The story moved on a pace, passing from Ruby to the Huntsman (Alexander Warn), and back, from scene to scene and one clue to the next – via encounters with Alice (Becca Savory), and occasional brushes with packs of wolves, the story drew us on.

The Hunters, Gatherers and cast met at the top of Stanmer Park, looking down over the lights of Brighton, ‘Our Village’, declared the Duke. It was here amid cups of tea and clue-sharing conversations with fellow seekers that the Duke, questioned about his incriminating diary turned very nasty, and delivered a magnificent ‘shut up’ snarl. We were off again.

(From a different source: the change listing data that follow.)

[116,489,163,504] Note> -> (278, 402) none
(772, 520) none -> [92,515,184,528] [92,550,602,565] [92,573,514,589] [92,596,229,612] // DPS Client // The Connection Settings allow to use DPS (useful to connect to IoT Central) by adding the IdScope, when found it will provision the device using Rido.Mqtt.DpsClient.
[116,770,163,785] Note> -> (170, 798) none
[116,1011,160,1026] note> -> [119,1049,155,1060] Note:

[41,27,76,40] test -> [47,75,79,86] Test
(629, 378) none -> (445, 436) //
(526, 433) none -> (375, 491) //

My enthusiasm began to wane a little in the second half, I no longer believed that I, or anyone, would be eaten, or even dragged off and mauled – not even a Guide. We’d encountered the headlamp-eyed wolf head-on and his mention now instilled laugher not fear. My clue-seeking sharp eyes wondered why the Duke wore incongruous modern trainers when Ruby’s shoes were so in keeping with the aesthetic of the piece, why Granny’s voice had come from a blood-splattered fake bird box, and why the backpack speakers were covered in attention-seeking hessian when the lights and cameras were left in their purely functional invisibility. And the decision to have the Nun/Guides in semi-costume seemed a strange one.

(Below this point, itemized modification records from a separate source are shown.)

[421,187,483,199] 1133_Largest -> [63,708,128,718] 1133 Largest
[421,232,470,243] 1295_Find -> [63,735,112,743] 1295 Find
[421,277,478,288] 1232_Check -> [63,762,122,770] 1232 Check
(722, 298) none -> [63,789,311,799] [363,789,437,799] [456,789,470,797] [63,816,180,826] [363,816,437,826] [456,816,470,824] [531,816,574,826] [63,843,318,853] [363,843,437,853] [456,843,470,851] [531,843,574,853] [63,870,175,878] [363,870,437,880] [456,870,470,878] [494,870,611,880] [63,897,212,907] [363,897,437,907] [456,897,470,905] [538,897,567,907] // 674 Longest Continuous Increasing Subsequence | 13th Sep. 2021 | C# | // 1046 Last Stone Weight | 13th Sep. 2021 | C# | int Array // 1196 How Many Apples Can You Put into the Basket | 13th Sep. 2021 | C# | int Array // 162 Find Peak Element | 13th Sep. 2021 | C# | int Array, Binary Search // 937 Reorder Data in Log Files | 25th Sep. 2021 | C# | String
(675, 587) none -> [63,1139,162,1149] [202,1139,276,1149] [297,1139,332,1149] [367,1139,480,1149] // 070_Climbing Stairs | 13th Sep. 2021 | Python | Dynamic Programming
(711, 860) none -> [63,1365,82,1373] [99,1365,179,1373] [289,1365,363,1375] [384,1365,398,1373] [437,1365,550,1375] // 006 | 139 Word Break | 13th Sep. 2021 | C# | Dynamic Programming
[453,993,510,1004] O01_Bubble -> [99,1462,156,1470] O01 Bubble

Barring that, the costumes and design details were exquisite: Ruby’s wolf fur bag and leather holstered hunter’s knife, the beautiful bundles of herbs along the path, and the fairy-lit sticks from Grandma’s house.

Burn the Curtain expertly delivered this beautifully crafted theatre adventure, but whilst there is a strong body of work drawn on – not only Angela Carter’s Company of Wolves but also The Bloody Chamber, with references to The Werewolf, Wolf-Alice, and Peter and the Wolf in the mix – it lacks a deeper sense of twisting menace, and the darker sexual themes of Carter’s stories. But perhaps this was a necessary compromise to deliver a performance for the whole family? (It was advertised as suitable for age 8+.)

Amongst other things Burn the Curtain aim to encourage: intergenerational play, engagement with the great outdoors, enjoyment of theatre and performance, active participation in theatre and performance at a number of different levels, and the combination of crafts, theatre and physical activity – so although I did stray from the path and the wolves didn’t eat me up, they did deliver on those other, perhaps more important promises.

All is forgiven in the grand finale which delivers spectacle and tension, disrupting audience/ performer roles, and giving the audience the power to decide the ending.